The Cyrus Cylinder, reputedly the oldest known declaration of human rights, went on view at the Asian Art Museum last Friday, August 9, 2013. It is a cylinder made of clay, tapered at both ends, and inscribed with Babylonian cuneiform script, one of the world's oldest known systems of writing.
British archaeologists discovered the cylinder in 1879 as they excavated a wall of the ancient city of Babylon. They were looking for, among other things, evidence of the stories told in the Bible and by Greek historians. What they found was basically a political broadside from Persian King Cyrus the Great justifying his conquest of Babylon in 539 BCE.
"According to the cylinder and the Bible," says Qamar Adamjee, Associate Curator for South Asian Studies at the Asian Art Museum in San Francisco, "Babylon was conquered by Cyrus without any fight." True or not, the cylinder claims the Babylonians had neglected their chief god, Marduk. "And then," Adamjee says, "it goes on to talk about how Marduk invites Cyrus to come to Babylon and to bring back the appropriate divine cults."
Adamjee says the key phrase that has given the cylinder its status as a symbol of human rights is where Cyrus states what he intends for the peoples the Babylonians had conquered and taken into exile in Babylon. "He allows them to return to their homelands, taking with them objects of their worship that had been confiscated." Among these groups were the Israelites, who recorded the fall of Babylon in the book of Daniel; and their return to Jerusalem, and the rebuilding of the Temple under Cyrus' rule in Chronicles and the book of Ezra. Not, Adamjee notes, that the cylinder's text mentions the Israelites, or any other displaced people by name.
The Cyrus Cylinder, 539-538 BCE. Iraq, Achaemenid period (550-330 BCE). c. Trustees of the British Museum.
In the late 1960s, the Shah of Iran dubbed the Cyrus Cylinder "the world's first charter of human rights," ironic since the Shah was also famous for his use of secret police and torture to control his country. Still the cylinder's U.S. tour (it arrives in San Francisco from the Metropolitan Museum in New York City) has inspired the interest of many Iranian Americans. Bita Daryabari is co-sponsoring the cylinder exhibit at the Asian. Daryabari founded the PARS Equality Center, based in Menlo Park and San Jose. PARS provides social and legal services to the Iranian American Community around the world and Darayabi held the cylinder in her hands during a visit to the British Museum in 2006.
"There is a good reason for the Cyrus Cylinder being seen around the US," says Darybari, "to bring hope and freedom and compassion to the people again. That meant so much 3,000 years ago. And that's something we don't see in other countries around the world, and I think most of the leaders around the world should revisit that message."

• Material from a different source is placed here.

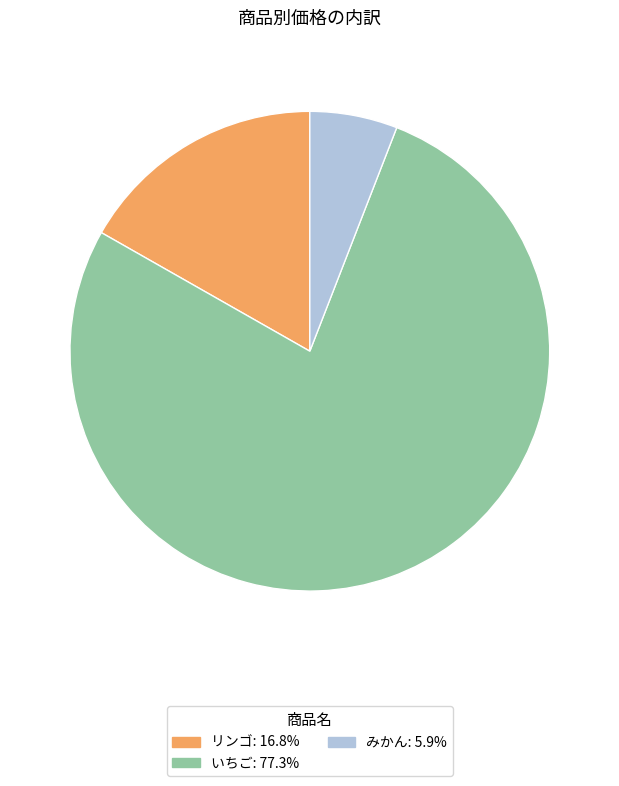

The いちご slice represents 77% of the pie. True or false?

True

But here's a historical reality check: Museum curator Adamjee says when people call the cylinder a declaration of human rights, they may be reading what they want to see into an artifact with a more prosaic purpose. The cylinder was a foundation deposit, like a time capsule in a cornerstone in a prominent modern building. Adamjee calls it "a very traditional kingship document. The inscriptions mention a particular ruler and his lineage and invite the blessings of the divinities to protect the structure they were building." So, Adamjee says, "it's anachronistic to use 20th century terms to describe events that happened two thousand five hundred years ago."
Yet even Adamjee says that what matters most now are the ideals the cylinder has inspired: "Regardless of what we call it, it is that universal aspiration for ethical governance."